• Breaking News

    DISCUSSION OF POLITICS AND ECONOMICS WITH FORAYS INTO PHOTOGRAPHY AND ASTRONOMY

    Search This Blog

    Tuesday, October 24, 2017

    G.W. Bush's Speech Hides His Own Complicity In The Ascendancy Of Trump

    George W. Bush has the incredible fortune of being followed by Donald Trump as the next Republican President, thus saving him being labeled possible the worst President in a century. Bush's legacy is, of course, the unnecessary Iraq War, which he created out of a cloth of lies and cost the lives of well over a million people, and whose legacy is still destabilizing the Middle East and spawning terrorism. Included in that legacy is the greatest financial crisis since the Great Depression, partially created by an enormous and unnecessary tax cut for the rich which squandered a budget surplus.
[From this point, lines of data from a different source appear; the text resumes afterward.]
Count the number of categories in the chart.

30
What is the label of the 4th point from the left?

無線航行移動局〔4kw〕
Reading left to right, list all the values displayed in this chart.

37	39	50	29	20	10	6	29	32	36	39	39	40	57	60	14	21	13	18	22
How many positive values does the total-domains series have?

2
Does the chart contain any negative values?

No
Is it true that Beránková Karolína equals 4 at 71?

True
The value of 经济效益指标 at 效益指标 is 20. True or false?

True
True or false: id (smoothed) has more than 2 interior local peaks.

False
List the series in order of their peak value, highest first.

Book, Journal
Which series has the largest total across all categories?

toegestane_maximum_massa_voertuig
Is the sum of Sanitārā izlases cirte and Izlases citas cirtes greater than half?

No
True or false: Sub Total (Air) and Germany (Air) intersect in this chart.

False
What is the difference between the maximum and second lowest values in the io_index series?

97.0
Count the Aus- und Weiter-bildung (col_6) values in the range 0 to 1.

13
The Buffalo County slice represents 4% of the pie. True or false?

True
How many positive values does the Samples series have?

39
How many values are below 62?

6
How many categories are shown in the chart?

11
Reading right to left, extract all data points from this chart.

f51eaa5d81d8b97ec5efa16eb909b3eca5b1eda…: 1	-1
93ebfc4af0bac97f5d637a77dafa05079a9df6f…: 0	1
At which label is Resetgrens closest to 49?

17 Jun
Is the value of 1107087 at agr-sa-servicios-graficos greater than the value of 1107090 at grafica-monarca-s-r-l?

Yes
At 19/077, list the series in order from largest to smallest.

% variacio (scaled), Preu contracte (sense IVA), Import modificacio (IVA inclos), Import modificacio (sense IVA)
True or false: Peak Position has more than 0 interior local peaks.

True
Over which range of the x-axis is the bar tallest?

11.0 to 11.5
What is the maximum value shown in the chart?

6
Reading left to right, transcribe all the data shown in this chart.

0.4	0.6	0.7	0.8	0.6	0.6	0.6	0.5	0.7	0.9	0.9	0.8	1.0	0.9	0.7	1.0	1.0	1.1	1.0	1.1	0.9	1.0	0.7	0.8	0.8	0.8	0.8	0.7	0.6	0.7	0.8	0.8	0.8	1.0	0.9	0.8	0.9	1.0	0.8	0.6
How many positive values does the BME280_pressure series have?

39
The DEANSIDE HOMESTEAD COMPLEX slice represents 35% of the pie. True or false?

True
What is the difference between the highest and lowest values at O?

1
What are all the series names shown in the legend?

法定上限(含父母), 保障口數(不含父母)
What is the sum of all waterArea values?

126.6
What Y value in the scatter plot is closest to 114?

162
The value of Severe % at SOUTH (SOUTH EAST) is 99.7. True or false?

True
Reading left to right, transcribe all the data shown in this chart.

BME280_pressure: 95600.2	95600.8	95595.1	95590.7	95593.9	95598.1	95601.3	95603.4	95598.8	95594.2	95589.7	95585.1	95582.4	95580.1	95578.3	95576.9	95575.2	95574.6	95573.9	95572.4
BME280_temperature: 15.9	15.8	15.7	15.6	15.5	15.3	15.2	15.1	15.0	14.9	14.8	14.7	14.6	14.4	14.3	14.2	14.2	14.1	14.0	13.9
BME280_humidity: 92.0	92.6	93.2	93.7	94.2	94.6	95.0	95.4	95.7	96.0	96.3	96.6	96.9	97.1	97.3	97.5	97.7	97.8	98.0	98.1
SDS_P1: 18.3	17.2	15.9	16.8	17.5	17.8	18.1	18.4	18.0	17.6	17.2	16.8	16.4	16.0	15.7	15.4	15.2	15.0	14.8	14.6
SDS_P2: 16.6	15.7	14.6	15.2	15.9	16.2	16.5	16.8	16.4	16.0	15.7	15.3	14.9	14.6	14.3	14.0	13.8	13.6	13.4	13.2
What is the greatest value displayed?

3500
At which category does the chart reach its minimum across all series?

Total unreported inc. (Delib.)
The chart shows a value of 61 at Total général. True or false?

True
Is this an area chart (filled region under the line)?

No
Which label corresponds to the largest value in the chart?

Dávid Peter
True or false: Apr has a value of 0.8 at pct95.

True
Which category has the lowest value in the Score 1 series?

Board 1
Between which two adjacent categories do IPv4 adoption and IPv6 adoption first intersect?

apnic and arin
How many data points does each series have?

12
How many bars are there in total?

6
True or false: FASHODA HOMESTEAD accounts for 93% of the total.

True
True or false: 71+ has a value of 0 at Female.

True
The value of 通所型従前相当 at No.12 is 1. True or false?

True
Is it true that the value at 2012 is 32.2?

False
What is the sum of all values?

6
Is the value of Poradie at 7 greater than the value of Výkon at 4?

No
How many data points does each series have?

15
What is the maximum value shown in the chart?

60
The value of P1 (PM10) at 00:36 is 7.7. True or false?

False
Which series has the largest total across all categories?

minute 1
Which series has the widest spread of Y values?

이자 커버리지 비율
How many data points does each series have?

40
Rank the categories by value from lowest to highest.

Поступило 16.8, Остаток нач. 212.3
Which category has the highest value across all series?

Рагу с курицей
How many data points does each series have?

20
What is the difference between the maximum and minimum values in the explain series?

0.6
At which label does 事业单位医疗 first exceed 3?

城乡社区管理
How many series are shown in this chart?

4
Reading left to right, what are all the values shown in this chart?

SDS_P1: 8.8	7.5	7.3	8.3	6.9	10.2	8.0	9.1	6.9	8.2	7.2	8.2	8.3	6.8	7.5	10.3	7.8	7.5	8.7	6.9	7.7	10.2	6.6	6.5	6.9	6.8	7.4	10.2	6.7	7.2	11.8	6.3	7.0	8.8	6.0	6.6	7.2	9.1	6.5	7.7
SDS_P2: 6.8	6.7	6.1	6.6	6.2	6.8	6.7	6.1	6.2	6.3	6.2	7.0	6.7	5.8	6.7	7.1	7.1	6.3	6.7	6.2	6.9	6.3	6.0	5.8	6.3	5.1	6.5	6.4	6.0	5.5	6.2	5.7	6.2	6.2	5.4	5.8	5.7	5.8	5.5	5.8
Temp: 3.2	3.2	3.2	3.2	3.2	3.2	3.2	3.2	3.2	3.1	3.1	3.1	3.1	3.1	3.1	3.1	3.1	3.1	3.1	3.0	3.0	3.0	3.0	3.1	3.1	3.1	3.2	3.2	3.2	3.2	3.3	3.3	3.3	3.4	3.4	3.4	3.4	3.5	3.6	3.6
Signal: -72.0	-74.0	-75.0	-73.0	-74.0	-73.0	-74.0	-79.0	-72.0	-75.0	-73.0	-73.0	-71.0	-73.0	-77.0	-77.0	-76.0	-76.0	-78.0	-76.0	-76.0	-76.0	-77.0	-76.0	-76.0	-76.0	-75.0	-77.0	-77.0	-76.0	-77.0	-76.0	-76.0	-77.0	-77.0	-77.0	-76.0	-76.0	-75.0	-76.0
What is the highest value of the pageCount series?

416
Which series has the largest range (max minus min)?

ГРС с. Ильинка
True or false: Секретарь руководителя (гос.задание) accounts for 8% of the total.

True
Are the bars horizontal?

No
Beyond that, there was the refusal to adhere to the nuclear agreement with North Korea, which, along with Donald Trump's incompetence and irrationality, is now causing the chairman of the Senate Foreign Relations Committee to warn of World War III.

    But all that can be now apparently be forgotten because George W. Bush made a speech where he criticized Donald Trump while later specifically denying he was criticizing Donald Trump. Said Bush, "We have seen our discourse degraded by casual cruelty. We’ve seen nationalism distorted into nativism. Forgotten the dynamism that immigration has always brought to America...Bullying and prejudice in our public life sets a national tone, provides permission for cruelty and bigotry, and compromises the moral education of children...The only way to pass along civic values is to first live up to them...In recent decades, public confidence in our institutions has declined. Our governing class has often been paralyzed in the face of obvious and pressing needs .... Discontent deepened and sharpened partisan conflicts. Bigotry seems emboldened. Our politics seems more vulnerable to conspiracy theories and outright fabrication."

    All these are fine and correct sentiments but they are a little rich coming from George Bush. Both Bush the elder and the younger were not above quite a bit of race-baiting, so it's a little hard to take when he talks about prejudice and bigotry. It is difficult not to remember the lies that got us into the Iraq War when he mentions the decline in confidence in our institutions and the rise of "outright fabrication". He talks about deepening partisan conflicts but had US Attorneys fired because they would not pursue mythical voting fraud in order to suppress Democratic votes.

    Perhaps I can give Bush a pass for not wanting to name Trump directly, even though it is clear that is who his message was directed at. Bush does not want to break the unwritten rule of former presidents openly naming and criticizing the current one. But I can assure you that that particular rule will surely be broken in the next few years.

    However, the reality is that Bush is in so many ways responsible for Donald Trump's ascendancy. Like many of the Republican elites, Bush was largely silent about Trump during the campaign. And even the ones who spoke out forcefully, such as Mitt Romney, they only offered words. None of them were willing to repudiate their party and its standard bearer in the last election. None of them were willing to state the obvious, that Hillary Clinton was a far more qualified candidate that Trump. None of them were willing to state the obvious, that Trump does not represent American values.

    And even as Bush was making his speech, he already had plans to have a fundraiser for Ed Gillespie who is explicitly running a racist campaign to be Governor of Virginia. Bush, his father, and the Republican party have played footsie with the racists and other groups on the fringes of American values for years and in the process they have allowed their party to be taken over by white nationalists. By campaigning for Gillespie, Bush is extending that legacy. If Bush and the supposed "moderates", "establishment", or "conservatives" - whatever they wish to call themselves - want to retake control of their party, then they need to repudiate exactly the kind of campaign that Gillespie is running. If they aren't willing to do that, they should leave the party. If they're not willing to do that, they are just another part of the white nationalist movement.